JUSTICE has caught up with a dangerous driver who took police on two high speed chases within a matter of months.

Jake Ward reached speeds of up to 100mph and avoided the police’s attempt to bring him to a halt with a Stinger.

The 24-year-old was spotted driving out of Darlington town centre without the lights on in his Mercedes in the early hours of the morning last June.

A pursuit ensued after the police car attempted to pull over ward as he raced along Northgate before heading along Whessoe Road at speeds in excess of 65mph.

Nigel Soppitt, prosecuting, told Teesside Crown Court that Ward raced around rear alleys before heading back onto the A167 and speeding off towards Newton Aycliffe.

He said: "He went through a red light at a junction and has sped through another red light at speeds of up to 100mph on the wrong side of the road."

The court heard how another team of police officers deployed a Stinger to stop Ward in his tracks but he managed to avoid it. His car was later found abandoned in Newton Aycliffe.

Mr Soppitt added: "Days later he had the audacity to come to the police station and ask for his car back."

The second charge related to a similar incident on October 30 last year in another Mercedes.

Mr Soppitt said police were looking for the defendant's car following an earlier crash and spotted his car parked at McDonald's in Bishop Auckland.

They attempted to block him in but he sped off and went the wrong way around a roundabout, hitting speeds of up 88mph for more than three minutes.

Mr Soppitt said the police were forced to give up their pursuit but the following day he handed himself into police.

The court heard how Ward was banned from driving on September 27 for six months under the 'totting' up process.
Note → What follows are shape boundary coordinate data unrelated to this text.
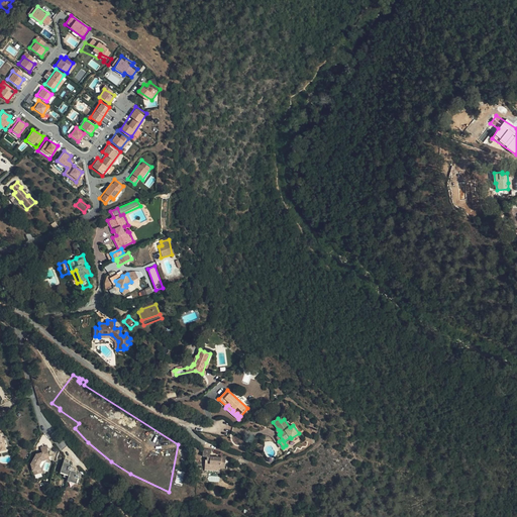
[(38,449),(28,467),(35,471),(41,461),(54,464),(57,454),(48,452),(49,450),(43,448),(43,450),(38,449)]
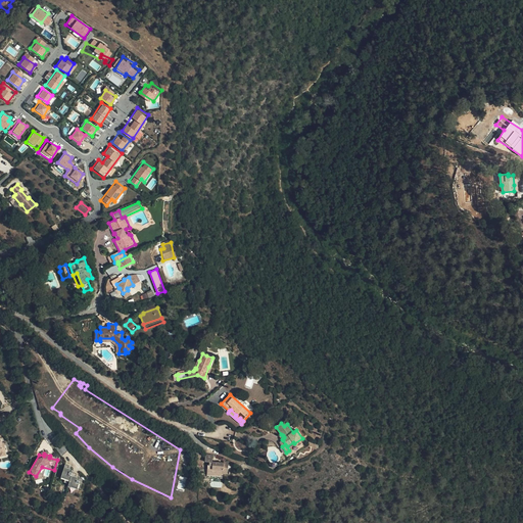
[(205,466),(204,470),(209,471),(209,473),(215,474),(215,475),(219,476),(221,476),(221,475),(225,476),(226,465),(222,464),(222,465),(210,463),(211,457),(204,456),(203,462),(207,463),(206,466),(205,466)]
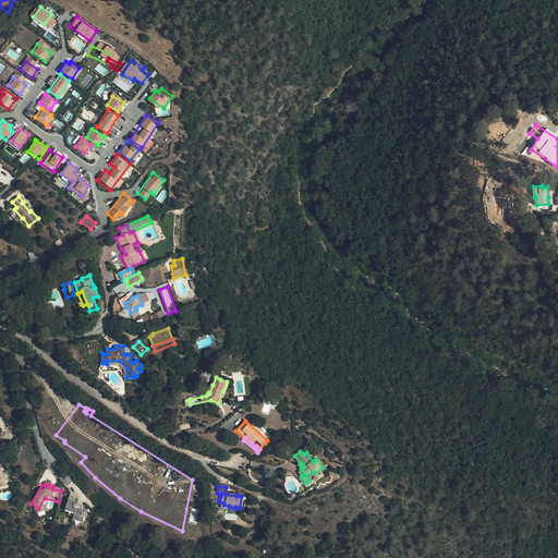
[(60,509),(74,513),(76,506),(70,504),(72,498),(64,496),(60,509)]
Ward, of Welbeck Road, Darlington, pleaded guilty to two charges of dangerous driving, one of driving while disqualified, driving without insurance and failing to stop for the police.
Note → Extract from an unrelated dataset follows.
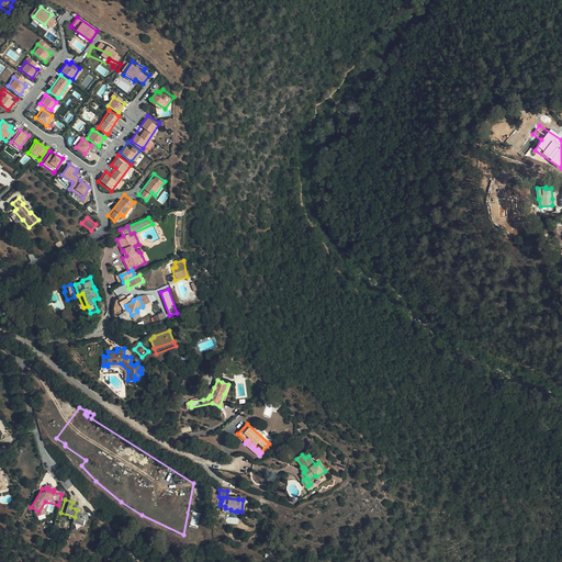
All buildings are outlined.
Peter Hamill, in mitigation, said his client had been experiencing personal problems at the time of the incidents.

He said: "The defendant had the good sense to hand himself in and admitted both offences; following these admissions he pleaded guilty at the first opportunity at the magistrates' court.

"He accepts that the standard of his driving was appalling and it is fortunate that nobody was injured in these incidents."

Mr Hamill urged the judge to be lenient as Ward's partner was 14 weeks' pregnant.

Judge Paul Watson QC, the Recorder of Middlesbrough, told Ward he had been driving like a 'maniac' and put people's lives at risk in the June incident.

"You were fishtailing around the road, no doubt because of the insufficient tread on your tyres," he said. "The police's use of a Stinger didn't stop you."

Ward was jailed for a total of six months for all offences and banned from driving for 18 months.